For the benefit of overseas readers, "Just Good Friends" was a sit-com following the adventures of Nicholas' character Vince Pinner, a plastic cigarette smoking, softly spoken lothario whose catchphrase to his unfortunate girlfriend Penny was a slightly wounded and unimaginative "Sorry, Pen" (hers, for the record, was "You're a rat, Vince" which isn't much better). However, long before that sit-com he had a varied career in film and theatre, a string of tepid pop hits in the seventies, and in the sixties had worked with Screaming Lord Sutch and the Savages, Pete Townshend (covering his song "Join My Gang") and even David Bowie, who wrote "Over The Wall We Go" for him. For somebody who is best remembered as a rather middle-of-the-road figure, Paul Nicholas actually has a CV many credible rock stars would give their eye teeth for.

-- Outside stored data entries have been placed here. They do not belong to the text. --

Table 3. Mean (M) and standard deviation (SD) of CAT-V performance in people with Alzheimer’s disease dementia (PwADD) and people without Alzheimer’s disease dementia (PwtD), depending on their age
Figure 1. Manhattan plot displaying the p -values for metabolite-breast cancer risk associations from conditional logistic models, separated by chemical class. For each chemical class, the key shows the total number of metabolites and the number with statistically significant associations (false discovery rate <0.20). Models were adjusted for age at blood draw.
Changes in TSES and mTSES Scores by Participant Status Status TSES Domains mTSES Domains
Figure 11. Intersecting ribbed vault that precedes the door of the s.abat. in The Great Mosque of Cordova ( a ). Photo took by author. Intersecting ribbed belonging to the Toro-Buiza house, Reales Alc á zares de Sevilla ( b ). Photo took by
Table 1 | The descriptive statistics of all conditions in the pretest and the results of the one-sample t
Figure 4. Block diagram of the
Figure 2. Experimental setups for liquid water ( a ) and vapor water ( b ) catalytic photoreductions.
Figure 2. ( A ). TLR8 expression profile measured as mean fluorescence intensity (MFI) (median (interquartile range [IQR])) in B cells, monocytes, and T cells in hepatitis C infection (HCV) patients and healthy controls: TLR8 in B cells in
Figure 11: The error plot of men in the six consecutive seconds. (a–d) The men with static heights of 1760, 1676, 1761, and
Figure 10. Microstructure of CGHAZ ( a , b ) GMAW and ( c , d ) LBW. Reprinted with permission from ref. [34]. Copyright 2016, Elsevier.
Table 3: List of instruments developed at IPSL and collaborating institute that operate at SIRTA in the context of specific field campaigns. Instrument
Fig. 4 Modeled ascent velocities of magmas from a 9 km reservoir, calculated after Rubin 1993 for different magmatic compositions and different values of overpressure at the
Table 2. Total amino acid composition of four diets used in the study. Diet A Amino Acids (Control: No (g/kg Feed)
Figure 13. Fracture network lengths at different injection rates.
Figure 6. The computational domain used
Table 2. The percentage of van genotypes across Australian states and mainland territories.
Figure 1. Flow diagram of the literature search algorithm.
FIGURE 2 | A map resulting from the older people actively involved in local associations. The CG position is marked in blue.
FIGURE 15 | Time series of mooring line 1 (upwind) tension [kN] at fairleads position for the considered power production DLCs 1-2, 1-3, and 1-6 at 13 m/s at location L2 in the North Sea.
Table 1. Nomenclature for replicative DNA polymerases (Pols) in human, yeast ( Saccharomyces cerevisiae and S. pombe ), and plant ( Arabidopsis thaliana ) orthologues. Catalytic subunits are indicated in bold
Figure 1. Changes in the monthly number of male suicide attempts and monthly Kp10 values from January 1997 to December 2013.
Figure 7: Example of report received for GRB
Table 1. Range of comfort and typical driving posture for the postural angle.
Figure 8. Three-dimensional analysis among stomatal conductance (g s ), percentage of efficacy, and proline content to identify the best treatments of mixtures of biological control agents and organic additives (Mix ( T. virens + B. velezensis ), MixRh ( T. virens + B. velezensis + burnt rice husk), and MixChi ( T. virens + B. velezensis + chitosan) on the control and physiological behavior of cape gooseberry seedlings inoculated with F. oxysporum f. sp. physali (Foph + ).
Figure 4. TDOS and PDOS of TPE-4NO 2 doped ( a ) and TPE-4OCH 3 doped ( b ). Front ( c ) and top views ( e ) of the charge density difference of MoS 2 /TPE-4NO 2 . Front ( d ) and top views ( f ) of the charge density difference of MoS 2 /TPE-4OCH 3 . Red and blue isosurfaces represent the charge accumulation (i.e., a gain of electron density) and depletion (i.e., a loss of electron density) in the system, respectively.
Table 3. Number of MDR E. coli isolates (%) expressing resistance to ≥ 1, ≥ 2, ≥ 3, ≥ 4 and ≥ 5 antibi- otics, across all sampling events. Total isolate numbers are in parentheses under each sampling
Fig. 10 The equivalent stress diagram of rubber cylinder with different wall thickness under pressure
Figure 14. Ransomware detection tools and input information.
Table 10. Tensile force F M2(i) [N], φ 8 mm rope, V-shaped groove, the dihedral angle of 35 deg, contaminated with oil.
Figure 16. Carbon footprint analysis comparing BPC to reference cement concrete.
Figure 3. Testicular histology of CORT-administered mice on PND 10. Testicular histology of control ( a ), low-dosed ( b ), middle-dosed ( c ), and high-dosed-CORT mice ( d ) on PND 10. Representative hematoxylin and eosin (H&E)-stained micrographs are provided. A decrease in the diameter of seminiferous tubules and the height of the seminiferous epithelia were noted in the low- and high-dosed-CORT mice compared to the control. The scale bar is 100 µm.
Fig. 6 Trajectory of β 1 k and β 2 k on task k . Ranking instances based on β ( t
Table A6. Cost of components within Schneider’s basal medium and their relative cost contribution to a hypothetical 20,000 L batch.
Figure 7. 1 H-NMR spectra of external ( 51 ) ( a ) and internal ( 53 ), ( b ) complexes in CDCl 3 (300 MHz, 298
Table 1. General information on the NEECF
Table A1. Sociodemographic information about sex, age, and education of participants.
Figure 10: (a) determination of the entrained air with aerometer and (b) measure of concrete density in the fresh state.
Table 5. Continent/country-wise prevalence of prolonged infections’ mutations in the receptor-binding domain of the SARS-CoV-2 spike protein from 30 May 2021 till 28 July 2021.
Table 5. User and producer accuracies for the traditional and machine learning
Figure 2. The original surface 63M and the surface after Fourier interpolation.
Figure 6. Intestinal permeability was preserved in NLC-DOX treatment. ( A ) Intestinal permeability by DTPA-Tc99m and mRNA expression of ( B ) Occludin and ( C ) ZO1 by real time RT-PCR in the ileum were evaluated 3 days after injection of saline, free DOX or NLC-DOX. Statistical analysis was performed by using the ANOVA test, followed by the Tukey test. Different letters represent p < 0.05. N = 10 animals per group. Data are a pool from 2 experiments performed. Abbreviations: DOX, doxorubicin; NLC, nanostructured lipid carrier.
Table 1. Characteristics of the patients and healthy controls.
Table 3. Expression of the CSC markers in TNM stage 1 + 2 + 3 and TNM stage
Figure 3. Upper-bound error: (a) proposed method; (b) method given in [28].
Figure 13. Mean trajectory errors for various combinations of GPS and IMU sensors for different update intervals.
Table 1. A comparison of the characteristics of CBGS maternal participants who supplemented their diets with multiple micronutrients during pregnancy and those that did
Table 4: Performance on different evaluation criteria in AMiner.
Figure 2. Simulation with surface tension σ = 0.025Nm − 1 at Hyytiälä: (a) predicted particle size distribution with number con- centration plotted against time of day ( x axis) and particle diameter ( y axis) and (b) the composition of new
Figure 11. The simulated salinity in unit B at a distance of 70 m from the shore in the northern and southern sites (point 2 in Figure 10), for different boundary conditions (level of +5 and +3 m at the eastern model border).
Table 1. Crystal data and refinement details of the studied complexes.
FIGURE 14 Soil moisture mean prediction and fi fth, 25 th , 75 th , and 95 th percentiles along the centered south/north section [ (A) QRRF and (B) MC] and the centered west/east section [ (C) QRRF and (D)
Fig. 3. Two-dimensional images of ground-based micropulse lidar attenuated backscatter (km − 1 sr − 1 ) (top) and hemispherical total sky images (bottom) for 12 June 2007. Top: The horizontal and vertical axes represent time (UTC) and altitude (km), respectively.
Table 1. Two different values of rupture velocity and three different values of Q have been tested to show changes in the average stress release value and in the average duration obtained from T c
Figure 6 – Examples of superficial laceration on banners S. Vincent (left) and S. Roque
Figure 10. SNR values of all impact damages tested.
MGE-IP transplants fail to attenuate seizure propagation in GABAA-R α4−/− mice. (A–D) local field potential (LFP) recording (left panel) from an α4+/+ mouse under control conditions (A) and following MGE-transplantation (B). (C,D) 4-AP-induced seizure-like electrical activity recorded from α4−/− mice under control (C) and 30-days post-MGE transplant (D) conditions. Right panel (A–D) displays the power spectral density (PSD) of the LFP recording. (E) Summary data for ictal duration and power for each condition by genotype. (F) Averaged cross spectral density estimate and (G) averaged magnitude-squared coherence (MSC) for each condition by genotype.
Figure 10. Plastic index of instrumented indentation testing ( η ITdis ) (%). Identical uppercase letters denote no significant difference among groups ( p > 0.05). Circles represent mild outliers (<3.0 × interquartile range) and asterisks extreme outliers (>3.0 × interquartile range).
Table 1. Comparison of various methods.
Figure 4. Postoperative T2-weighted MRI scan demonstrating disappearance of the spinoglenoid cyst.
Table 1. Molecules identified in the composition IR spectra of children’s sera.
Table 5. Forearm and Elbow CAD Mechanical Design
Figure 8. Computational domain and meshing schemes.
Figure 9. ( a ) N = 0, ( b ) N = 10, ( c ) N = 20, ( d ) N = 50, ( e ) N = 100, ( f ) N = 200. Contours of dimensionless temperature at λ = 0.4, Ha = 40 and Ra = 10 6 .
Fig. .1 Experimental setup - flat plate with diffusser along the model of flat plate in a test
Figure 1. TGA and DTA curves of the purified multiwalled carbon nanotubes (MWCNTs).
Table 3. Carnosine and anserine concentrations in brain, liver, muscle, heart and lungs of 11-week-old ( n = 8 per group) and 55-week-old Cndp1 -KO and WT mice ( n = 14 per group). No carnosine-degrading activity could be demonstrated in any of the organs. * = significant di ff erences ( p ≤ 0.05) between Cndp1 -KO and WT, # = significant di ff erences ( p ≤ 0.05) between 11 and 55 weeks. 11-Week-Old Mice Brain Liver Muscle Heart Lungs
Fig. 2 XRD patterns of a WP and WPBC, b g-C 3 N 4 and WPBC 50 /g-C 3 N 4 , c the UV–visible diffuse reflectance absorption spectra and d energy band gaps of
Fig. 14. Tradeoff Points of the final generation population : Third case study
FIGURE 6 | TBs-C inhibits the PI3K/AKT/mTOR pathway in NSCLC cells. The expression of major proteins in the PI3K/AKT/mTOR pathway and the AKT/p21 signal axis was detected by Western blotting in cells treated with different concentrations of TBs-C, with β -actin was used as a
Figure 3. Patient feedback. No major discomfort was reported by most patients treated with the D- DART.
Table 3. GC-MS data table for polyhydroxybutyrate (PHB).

Despite even this, "Lamplighter" is still a surprise and also something of a mystery. Recorded in 1971 but appearing in 1976 as the B-side to the dreadful hit single "Reggae Like It Used To Be", it's filled to the brim with shimmering Eastern-sounding guitar lines, stripped to the bone, threadbare drum patterns, howling, almost Iggy-ish vocals, and nonsensical lyrics, like a particularly perverse White Stripes joke. You can easily imagine Nicholas wearing leather trousers whilst performing the track, perhaps beckoning to a lady in the front row. It sounds like a sixties nugget, but was recorded both too late and by the wrong person, and has remained largely ignored until quite recently.
Record dealers are getting wise to the contents of this track these days, and frequently pricing it up at £5 or over as a "psychedelic oddity" despite the dodgy A side, but there are still cheap copies about - I saw one for 50p in a well-known second hand store chain quite recently, so you should keep an eye open for it and grab one if ever you get the chance. It's both a talking point and actually a genuinely good track.